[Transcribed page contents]
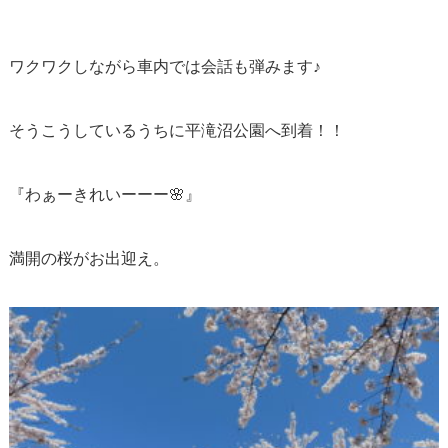
ワクワクしながら車内では会話も弾みます♪
そうこうしているうちに平滝沼公園へ到着！！
『わぁーきれいーーー🌸』
満開の桜がお出迎え。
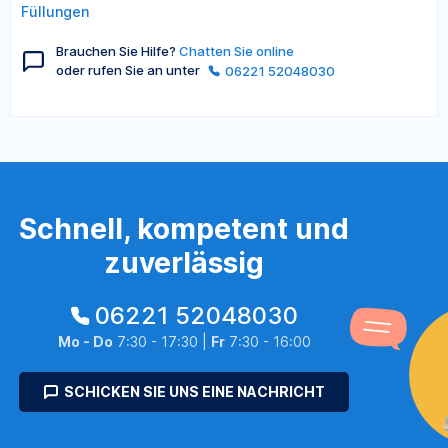
Füllungen
Brauchen Sie Hilfe?
Chatten Sie online
oder rufen Sie an unter
06221 52048030
Schnell, kompetent und
zuverlässig
06221 52048030
Mo - Do
7:30 - 17:30 |
Fr
7:30 - 16:00
SCHICKEN SIE UNS EINE NACHRICHT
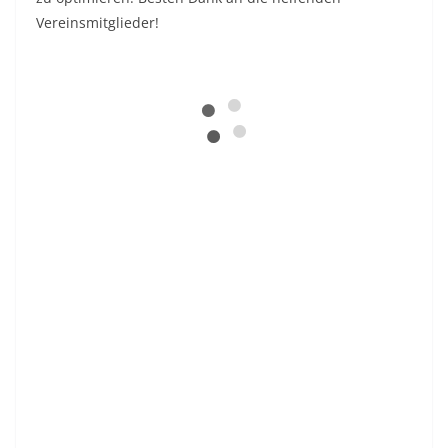
Vereinsmitglieder!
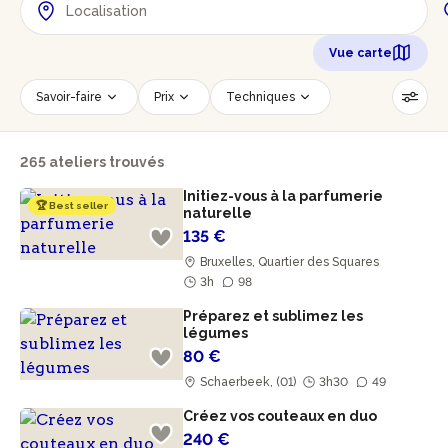
Vue carte
Savoir-faire
Prix
Techniques
Date
Créneau horaire
265 ateliers trouvés
Nombre de personnes
Âge des participants
Initiez-vous à la parfumerie
Accessible PMR
Réinitialiser les filtres
🏆 Best seller
naturelle
135 €
Bruxelles, Quartier des Squares
3h
98
Préparez et sublimez les
légumes
80 €
Schaerbeek, (01)
3h30
49
Créez vos couteaux en duo
240 €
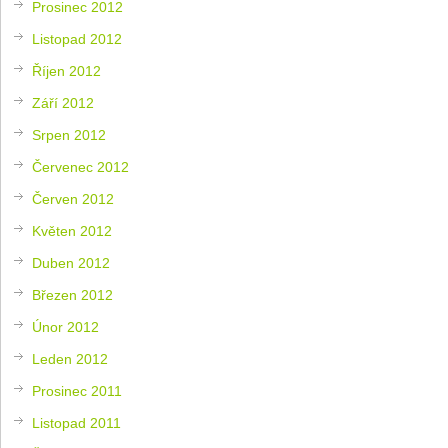
Prosinec 2012
Listopad 2012
Říjen 2012
Září 2012
Srpen 2012
Červenec 2012
Červen 2012
Květen 2012
Duben 2012
Březen 2012
Únor 2012
Leden 2012
Prosinec 2011
Listopad 2011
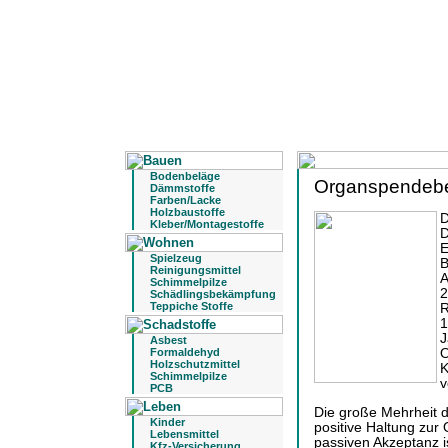
Bodenbeläge
Organspendeber
Dämmstoffe
Farben/Lacke
Holzbaustoffe
D
Kleber/Montagestoffe
D
E
Spielzeug
B
Reinigungsmittel
A
Schimmelpilze
2
Schädlingsbekämpfung
Teppiche Stoffe
R
1
J
Asbest
Formaldehyd
O
Holzschutzmittel
K
Schimmelpilze
v
PCB
Die große Mehrheit d
Kinder
positive Haltung zur
Lebensmittel
passiven Akzeptanz is
Kfz-Versicherung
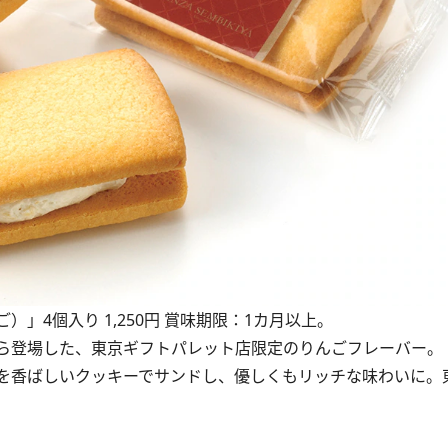
」4個入り 1,250円 賞味期限：1カ月以上。
ら登場した、東京ギフトパレット店限定のりんごフレーバー。
を香ばしいクッキーでサンドし、優しくもリッチな味わいに。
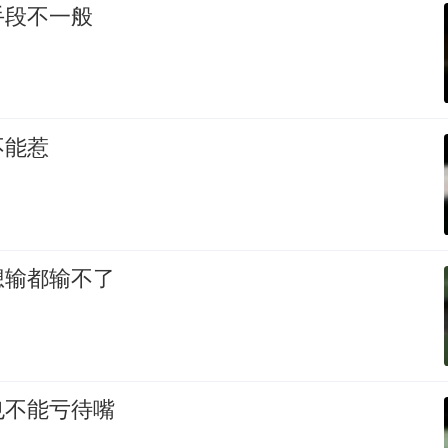
手段不一般
不能惹
想输都输不了
也不能亏待嘴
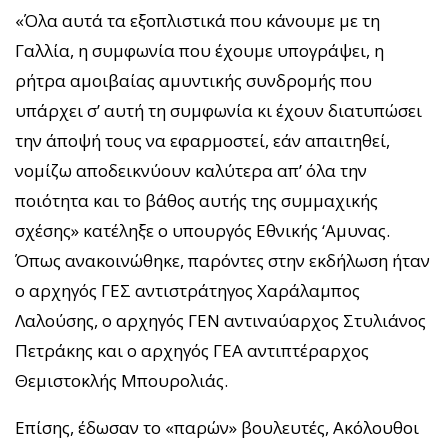
«Όλα αυτά τα εξοπλιστικά που κάνουμε με τη
Γαλλία, η συμφωνία που έχουμε υπογράψει, η
ρήτρα αμοιβαίας αμυντικής συνδρομής που
υπάρχει σ’ αυτή τη συμφωνία κι έχουν διατυπώσει
την άποψή τους να εφαρμοστεί, εάν απαιτηθεί,
νομίζω αποδεικνύουν καλύτερα απ’ όλα την
ποιότητα και το βάθος αυτής της συμμαχικής
σχέσης» κατέληξε ο υπουργός Εθνικής ‘Αμυνας.
Όπως ανακοινώθηκε, παρόντες στην εκδήλωση ήταν
ο αρχηγός ΓΕΣ αντιστράτηγος Χαράλαμπος
Λαλούσης, ο αρχηγός ΓΕΝ αντιναύαρχος Στυλιάνος
Πετράκης και ο αρχηγός ΓΕΑ αντιπτέραρχος
Θεμιστοκλής Μπουρολιάς.
Επίσης, έδωσαν το «παρών» βουλευτές, Ακόλουθοι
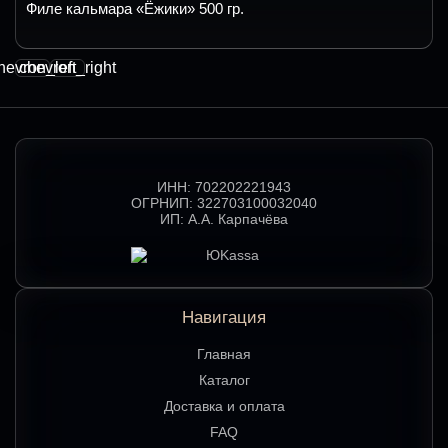
Филе кальмара «Ёжики» 500 гр.
hevron_left
chevron_right
ИНН:
702202221943
ОГРНИП:
322703100032040
ИП:
А.А. Карпачёва
Навигация
Главная
Каталог
Доставка и оплата
FAQ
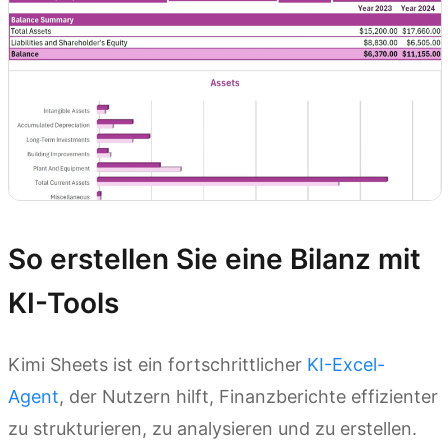
So erstellen Sie eine Bilanz mit
KI-Tools
Kimi Sheets ist ein fortschrittlicher
KI-Excel-
Agent
, der Nutzern hilft, Finanzberichte effizienter
zu strukturieren, zu analysieren und zu erstellen.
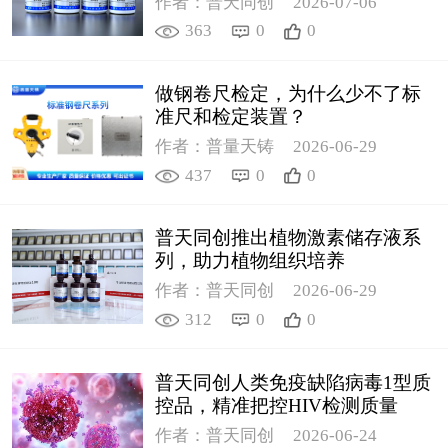
作者：普天同创
2026-07-06
363
0
0
做钢卷尺检定，为什么少不了标
准尺和检定装置？
作者：普量天铸
2026-06-29
437
0
0
普天同创推出植物激素储存液系
列，助力植物组织培养
作者：普天同创
2026-06-29
312
0
0
普天同创人类免疫缺陷病毒1型质
控品，精准把控HIV检测质量
作者：普天同创
2026-06-24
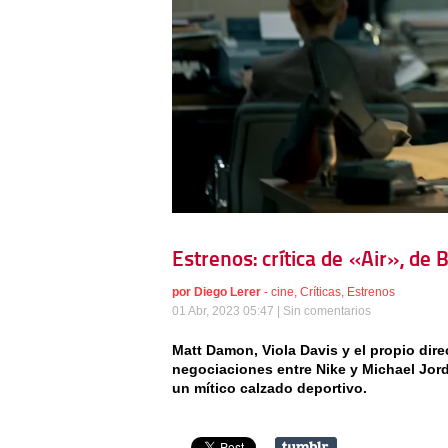
Estrenos: crítica de «Air», de 
por
Diego Lerer
-
cine
,
Críticas
,
Estrenos
01 Abr, 2023 05:47 |
Sin comentarios
Matt Damon, Viola Davis y el propio dire
negociaciones entre Nike y Michael Jord
un mítico calzado deportivo.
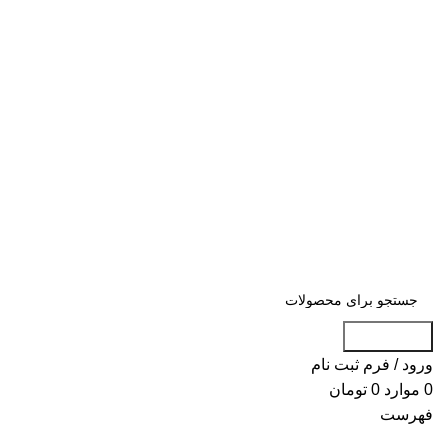
«« به علت اختلال اینترنت در صورت عدم
موفقیت جهت ثبت سفارش، لطفاً با شماره
09007256840 تماس بگیرید »»
«« به علت اختلال اینترنت در صورت عدم موفقیت جهت ثبت
سفارش، لطفاً با شماره 09007256840 تماس بگیرید »»
جست و جو
ورود / فرم ثبت نام
0
موارد
0
تومان
فهرست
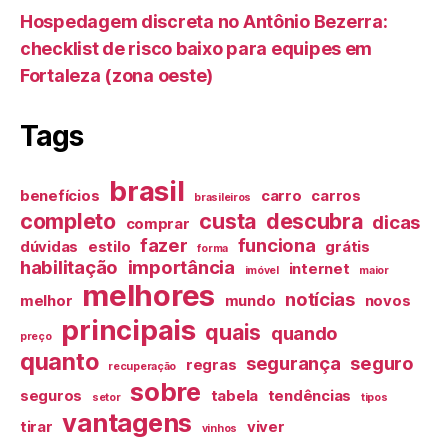
Hospedagem discreta no Antônio Bezerra:
checklist de risco baixo para equipes em
Fortaleza (zona oeste)
Tags
brasil
benefícios
carro
carros
brasileiros
completo
custa
descubra
dicas
comprar
fazer
funciona
dúvidas
estilo
grátis
forma
habilitação
importância
internet
imóvel
maior
melhores
notícias
melhor
mundo
novos
principais
quais
quando
preço
quanto
segurança
seguro
regras
recuperação
sobre
seguros
tabela
tendências
setor
tipos
vantagens
tirar
viver
vinhos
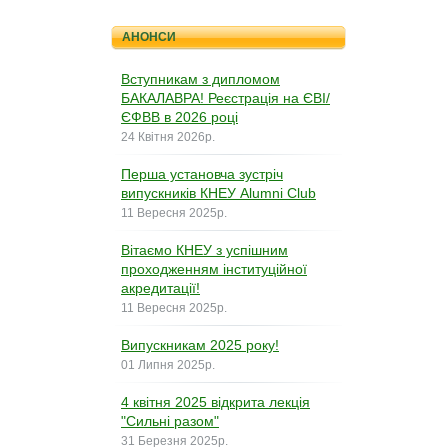
АНОНСИ
Вступникам з дипломом
БАКАЛАВРА! Реєстрація на ЄВІ/
ЄФВВ в 2026 році
24 Квітня 2026р.
Перша установча зустріч
випускників КНЕУ Alumni Club
11 Вересня 2025р.
Вітаємо КНЕУ з успішним
проходженням інституційної
акредитації!
11 Вересня 2025р.
Випускникам 2025 року!
01 Липня 2025р.
4 квітня 2025 відкрита лекція
"Сильні разом"
31 Березня 2025р.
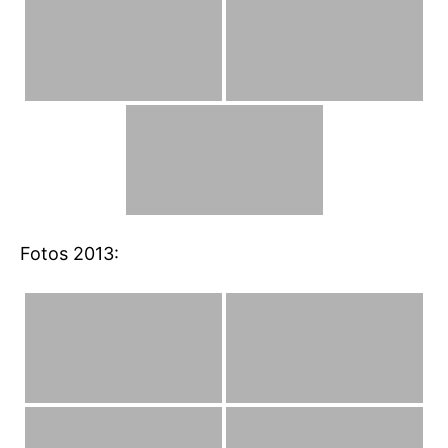
Fotos 2013:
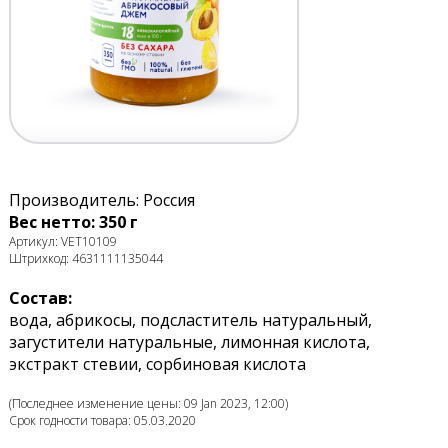
Производитель: Россия
Вес нетто: 350 г
Артикул: VET10109
Штрихкод: 4631111135044
Состав:
вода, абрикосы, подсластитель натуральный,
загустители натуральные, лимонная кислота,
экстракт стевии, сорбиновая кислота
(Последнее изменение цены: 09 Jan 2023, 12:00)
Срок годности товара: 05.03.2020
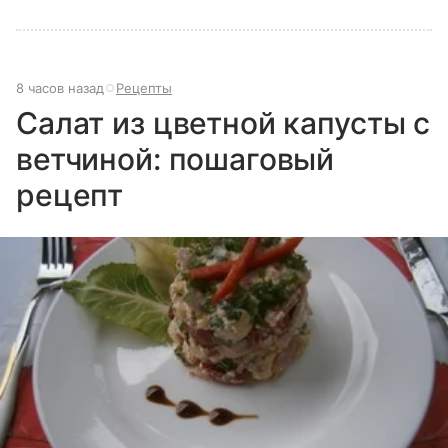
8 часов назад
Рецепты
Салат из цветной капусты с
ветчиной: пошаговый
рецепт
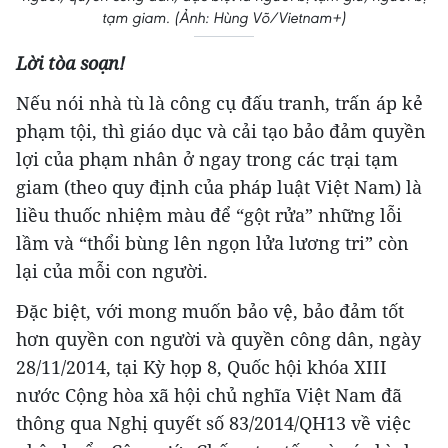
tạm giam. (Ảnh: Hùng Võ/Vietnam+)
Lời tòa soạn!
Nếu nói nhà tù là công cụ đấu tranh, trấn áp kẻ
phạm tội, thì giáo dục và cải tạo bảo đảm quyền
lợi của phạm nhân ở ngay trong các trại tạm
giam (theo quy định của pháp luật Việt Nam) là
liều thuốc nhiệm màu để “gột rửa” những lỗi
lầm và “thổi bùng lên ngọn lửa lương tri” còn
lại của mỗi con người.
Đặc biệt, với mong muốn bảo vệ, bảo đảm tốt
hơn quyền con người và quyền công dân, ngày
28/11/2014, tại Kỳ họp 8, Quốc hội khóa XIII
nước Cộng hòa xã hội chủ nghĩa Việt Nam đã
thông qua Nghị quyết số 83/2014/QH13 về việc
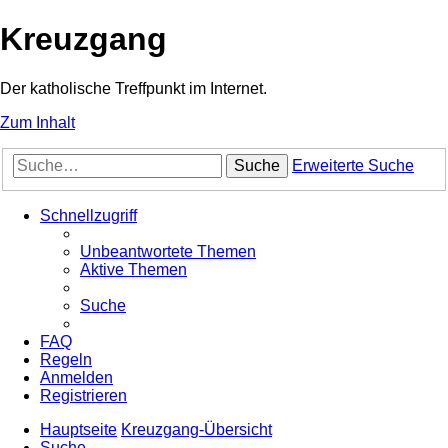
Kreuzgang
Der katholische Treffpunkt im Internet.
Zum Inhalt
Suche
Erweiterte Suche
Schnellzugriff
Unbeantwortete Themen
Aktive Themen
Suche
FAQ
Regeln
Anmelden
Registrieren
Hauptseite
Kreuzgang-Übersicht
Suche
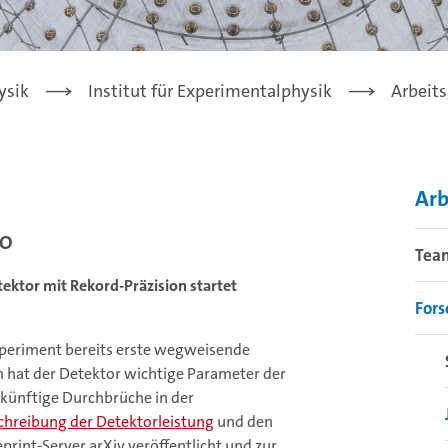
ysik
Institut für Experimentalphysik
Arbeit
Arb
NO
Tea
ktor mit Rekord-Präzision startet
For
periment bereits erste wegweisende
on hat der Detektor wichtige Parameter der
zukünftige Durchbrüche in der
chreibung der Detektorleistung
und den
rint-Server arXiv veröffentlicht und zur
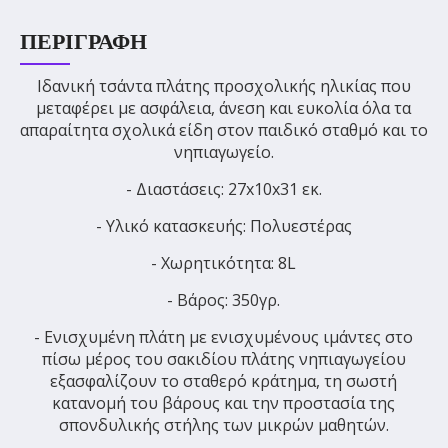
ΠΕΡΙΓΡΑΦΉ
Ιδανική τσάντα πλάτης προσχολικής ηλικίας που
μεταφέρει με ασφάλεια, άνεση και ευκολία όλα τα
απαραίτητα σχολικά είδη στον παιδικό σταθμό και το
νηπιαγωγείο.
- Διαστάσεις: 27x10x31 εκ.
- Υλικό κατασκευής: Πολυεστέρας
- Χωρητικότητα: 8L
- Βάρος: 350γρ.
- Ενισχυμένη πλάτη με ενισχυμένους ιμάντες στο
πίσω μέρος του σακιδίου πλάτης νηπιαγωγείου
εξασφαλίζουν το σταθερό κράτημα, τη σωστή
κατανομή του βάρους και την προστασία της
σπονδυλικής στήλης των μικρών μαθητών.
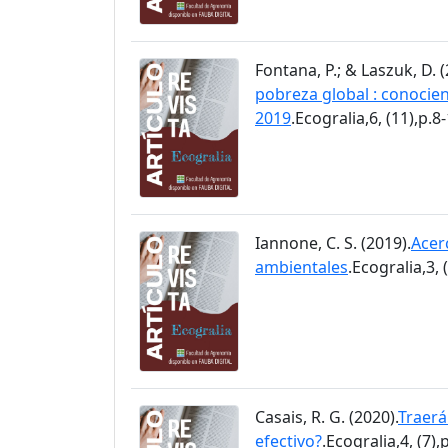
Fontana, P.; & Laszuk, D. (
pobreza global : conocie
2019
.Ecogralia,6, (11),p.8
Iannone, C. S. (2019).
Acer
ambientales
.Ecogralia,3, 
Casais, R. G. (2020).
Traerá
efectivo?
.Ecogralia,4, (7),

> Try it: How many lines in the entries above hold the string "công"? Answer with the number and nothing more.

> Response: 2